Task instructions:
Return, exactly as written, every line from the first line of the data below through the line that contains "21 | 13734 |".

Data for this exercise:
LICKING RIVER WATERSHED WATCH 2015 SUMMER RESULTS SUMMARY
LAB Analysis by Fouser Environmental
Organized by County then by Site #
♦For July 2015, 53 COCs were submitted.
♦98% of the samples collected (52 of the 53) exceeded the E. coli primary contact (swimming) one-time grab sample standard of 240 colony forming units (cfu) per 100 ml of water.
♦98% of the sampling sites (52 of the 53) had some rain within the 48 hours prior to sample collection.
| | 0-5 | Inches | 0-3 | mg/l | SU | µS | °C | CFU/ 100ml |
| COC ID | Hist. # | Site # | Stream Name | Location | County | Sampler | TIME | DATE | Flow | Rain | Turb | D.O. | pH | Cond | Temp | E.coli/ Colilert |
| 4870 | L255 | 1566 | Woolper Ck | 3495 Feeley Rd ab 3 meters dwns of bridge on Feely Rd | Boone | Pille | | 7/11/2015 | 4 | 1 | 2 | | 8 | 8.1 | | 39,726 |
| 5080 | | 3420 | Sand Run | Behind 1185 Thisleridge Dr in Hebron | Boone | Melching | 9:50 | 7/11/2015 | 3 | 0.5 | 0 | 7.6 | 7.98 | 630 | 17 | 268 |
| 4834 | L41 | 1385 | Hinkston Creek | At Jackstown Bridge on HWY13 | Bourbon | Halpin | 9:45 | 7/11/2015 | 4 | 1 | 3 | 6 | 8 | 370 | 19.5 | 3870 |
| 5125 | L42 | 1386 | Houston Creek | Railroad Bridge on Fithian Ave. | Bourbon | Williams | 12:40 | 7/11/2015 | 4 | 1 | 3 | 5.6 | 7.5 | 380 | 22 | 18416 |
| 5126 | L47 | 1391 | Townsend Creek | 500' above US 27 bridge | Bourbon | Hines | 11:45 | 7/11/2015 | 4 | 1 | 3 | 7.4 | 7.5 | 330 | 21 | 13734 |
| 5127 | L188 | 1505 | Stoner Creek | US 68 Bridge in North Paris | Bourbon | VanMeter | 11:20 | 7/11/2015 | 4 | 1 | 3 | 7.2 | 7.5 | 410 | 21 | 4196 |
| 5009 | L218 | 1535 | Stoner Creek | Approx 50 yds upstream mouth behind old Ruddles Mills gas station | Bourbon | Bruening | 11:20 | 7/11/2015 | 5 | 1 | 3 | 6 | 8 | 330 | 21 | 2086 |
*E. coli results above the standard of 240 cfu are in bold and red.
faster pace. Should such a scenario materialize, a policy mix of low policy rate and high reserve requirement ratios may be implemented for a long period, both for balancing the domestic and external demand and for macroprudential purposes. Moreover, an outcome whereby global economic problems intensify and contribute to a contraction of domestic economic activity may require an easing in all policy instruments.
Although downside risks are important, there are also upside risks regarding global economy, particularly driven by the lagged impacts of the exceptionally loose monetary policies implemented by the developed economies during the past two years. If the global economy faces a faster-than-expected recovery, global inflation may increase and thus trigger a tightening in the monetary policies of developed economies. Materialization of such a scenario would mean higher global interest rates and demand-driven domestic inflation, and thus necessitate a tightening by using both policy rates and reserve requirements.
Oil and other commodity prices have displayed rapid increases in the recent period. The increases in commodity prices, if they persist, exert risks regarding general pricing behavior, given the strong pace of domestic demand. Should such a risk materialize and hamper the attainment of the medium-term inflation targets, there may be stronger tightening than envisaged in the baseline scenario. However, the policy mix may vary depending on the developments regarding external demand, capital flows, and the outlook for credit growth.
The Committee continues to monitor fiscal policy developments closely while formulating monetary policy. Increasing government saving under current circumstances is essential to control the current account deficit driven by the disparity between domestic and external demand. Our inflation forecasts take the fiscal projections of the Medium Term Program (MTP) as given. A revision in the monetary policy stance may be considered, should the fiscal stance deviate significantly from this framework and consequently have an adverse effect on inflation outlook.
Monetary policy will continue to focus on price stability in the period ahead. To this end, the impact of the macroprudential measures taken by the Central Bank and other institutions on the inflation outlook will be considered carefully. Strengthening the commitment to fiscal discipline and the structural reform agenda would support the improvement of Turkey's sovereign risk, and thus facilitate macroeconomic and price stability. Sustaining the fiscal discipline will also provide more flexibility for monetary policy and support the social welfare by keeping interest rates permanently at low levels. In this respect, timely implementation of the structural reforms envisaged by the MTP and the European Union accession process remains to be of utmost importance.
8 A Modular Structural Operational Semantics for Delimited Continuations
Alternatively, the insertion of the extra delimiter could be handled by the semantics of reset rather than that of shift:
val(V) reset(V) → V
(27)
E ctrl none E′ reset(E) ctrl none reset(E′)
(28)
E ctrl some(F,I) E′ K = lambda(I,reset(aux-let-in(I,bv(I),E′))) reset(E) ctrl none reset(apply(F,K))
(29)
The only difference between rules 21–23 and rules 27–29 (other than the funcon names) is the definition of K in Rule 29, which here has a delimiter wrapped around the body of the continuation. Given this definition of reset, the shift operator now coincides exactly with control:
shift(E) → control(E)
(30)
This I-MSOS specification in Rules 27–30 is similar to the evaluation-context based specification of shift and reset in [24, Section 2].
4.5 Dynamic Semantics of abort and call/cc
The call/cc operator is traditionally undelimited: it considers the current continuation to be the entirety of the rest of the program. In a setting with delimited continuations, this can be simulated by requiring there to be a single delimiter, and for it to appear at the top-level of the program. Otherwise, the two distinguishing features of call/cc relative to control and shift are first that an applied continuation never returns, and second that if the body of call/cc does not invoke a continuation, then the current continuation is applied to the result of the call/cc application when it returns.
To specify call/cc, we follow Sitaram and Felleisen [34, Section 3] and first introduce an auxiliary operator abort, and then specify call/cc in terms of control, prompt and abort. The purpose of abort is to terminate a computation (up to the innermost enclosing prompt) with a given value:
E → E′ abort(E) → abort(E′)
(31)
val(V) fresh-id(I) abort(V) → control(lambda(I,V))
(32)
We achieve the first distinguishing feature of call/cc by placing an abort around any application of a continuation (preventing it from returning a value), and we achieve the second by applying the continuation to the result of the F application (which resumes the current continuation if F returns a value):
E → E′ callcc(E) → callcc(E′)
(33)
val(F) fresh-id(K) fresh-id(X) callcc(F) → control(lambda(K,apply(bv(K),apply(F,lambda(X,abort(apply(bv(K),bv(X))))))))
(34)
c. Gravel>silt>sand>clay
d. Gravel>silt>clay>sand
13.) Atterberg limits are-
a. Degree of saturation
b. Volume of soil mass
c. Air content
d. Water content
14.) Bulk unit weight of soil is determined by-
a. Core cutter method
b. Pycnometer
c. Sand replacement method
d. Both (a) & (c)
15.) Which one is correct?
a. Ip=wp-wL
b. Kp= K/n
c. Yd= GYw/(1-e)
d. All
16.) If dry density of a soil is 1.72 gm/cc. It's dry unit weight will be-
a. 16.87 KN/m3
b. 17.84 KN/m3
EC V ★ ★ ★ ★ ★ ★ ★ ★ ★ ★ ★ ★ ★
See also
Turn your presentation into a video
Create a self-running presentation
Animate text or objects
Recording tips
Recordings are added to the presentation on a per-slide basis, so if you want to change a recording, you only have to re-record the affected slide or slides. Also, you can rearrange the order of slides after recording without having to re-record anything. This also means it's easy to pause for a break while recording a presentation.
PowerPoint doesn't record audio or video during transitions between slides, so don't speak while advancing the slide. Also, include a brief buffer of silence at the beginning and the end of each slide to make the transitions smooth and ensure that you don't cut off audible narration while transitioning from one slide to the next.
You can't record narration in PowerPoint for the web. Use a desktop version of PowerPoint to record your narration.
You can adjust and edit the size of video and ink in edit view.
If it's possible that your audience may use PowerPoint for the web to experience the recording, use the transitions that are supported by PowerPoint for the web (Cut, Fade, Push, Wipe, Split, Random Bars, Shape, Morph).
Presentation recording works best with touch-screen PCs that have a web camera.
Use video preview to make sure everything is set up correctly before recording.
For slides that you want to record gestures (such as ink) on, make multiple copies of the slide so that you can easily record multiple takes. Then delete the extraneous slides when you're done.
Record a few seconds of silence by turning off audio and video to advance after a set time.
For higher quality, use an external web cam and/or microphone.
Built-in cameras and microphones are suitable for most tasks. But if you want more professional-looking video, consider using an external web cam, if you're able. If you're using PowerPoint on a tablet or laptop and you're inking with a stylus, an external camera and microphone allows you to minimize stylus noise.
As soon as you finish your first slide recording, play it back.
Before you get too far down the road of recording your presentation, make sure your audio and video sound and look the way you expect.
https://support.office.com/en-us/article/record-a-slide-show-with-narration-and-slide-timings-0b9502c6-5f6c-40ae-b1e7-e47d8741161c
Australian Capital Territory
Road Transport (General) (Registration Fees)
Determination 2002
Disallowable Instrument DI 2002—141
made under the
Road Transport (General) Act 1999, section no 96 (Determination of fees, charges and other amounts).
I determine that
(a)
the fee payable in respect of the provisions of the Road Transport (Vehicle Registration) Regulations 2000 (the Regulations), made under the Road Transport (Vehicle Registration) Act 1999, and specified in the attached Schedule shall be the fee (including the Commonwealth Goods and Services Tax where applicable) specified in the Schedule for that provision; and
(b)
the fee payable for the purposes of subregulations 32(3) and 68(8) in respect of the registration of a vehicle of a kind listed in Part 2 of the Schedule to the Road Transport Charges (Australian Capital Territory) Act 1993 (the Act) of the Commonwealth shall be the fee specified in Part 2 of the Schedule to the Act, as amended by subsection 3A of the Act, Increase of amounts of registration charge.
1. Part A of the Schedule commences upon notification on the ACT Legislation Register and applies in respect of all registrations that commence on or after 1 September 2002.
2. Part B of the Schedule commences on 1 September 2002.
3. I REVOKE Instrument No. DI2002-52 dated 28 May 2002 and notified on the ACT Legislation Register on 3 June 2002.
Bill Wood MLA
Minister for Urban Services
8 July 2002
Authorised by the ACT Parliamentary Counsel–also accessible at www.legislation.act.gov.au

Response for this exercise:
LICKING RIVER WATERSHED WATCH 2015 SUMMER RESULTS SUMMARY
LAB Analysis by Fouser Environmental
Organized by County then by Site #
♦For July 2015, 53 COCs were submitted.
♦98% of the samples collected (52 of the 53) exceeded the E. coli primary contact (swimming) one-time grab sample standard of 240 colony forming units (cfu) per 100 ml of water.
♦98% of the sampling sites (52 of the 53) had some rain within the 48 hours prior to sample collection.
| | 0-5 | Inches | 0-3 | mg/l | SU | µS | °C | CFU/ 100ml |
| COC ID | Hist. # | Site # | Stream Name | Location | County | Sampler | TIME | DATE | Flow | Rain | Turb | D.O. | pH | Cond | Temp | E.coli/ Colilert |
| 4870 | L255 | 1566 | Woolper Ck | 3495 Feeley Rd ab 3 meters dwns of bridge on Feely Rd | Boone | Pille | | 7/11/2015 | 4 | 1 | 2 | | 8 | 8.1 | | 39,726 |
| 5080 | | 3420 | Sand Run | Behind 1185 Thisleridge Dr in Hebron | Boone | Melching | 9:50 | 7/11/2015 | 3 | 0.5 | 0 | 7.6 | 7.98 | 630 | 17 | 268 |
| 4834 | L41 | 1385 | Hinkston Creek | At Jackstown Bridge on HWY13 | Bourbon | Halpin | 9:45 | 7/11/2015 | 4 | 1 | 3 | 6 | 8 | 370 | 19.5 | 3870 |
| 5125 | L42 | 1386 | Houston Creek | Railroad Bridge on Fithian Ave. | Bourbon | Williams | 12:40 | 7/11/2015 | 4 | 1 | 3 | 5.6 | 7.5 | 380 | 22 | 18416 |
| 5126 | L47 | 1391 | Townsend Creek | 500' above US 27 bridge | Bourbon | Hines | 11:45 | 7/11/2015 | 4 | 1 | 3 | 7.4 | 7.5 | 330 | 21 | 13734 |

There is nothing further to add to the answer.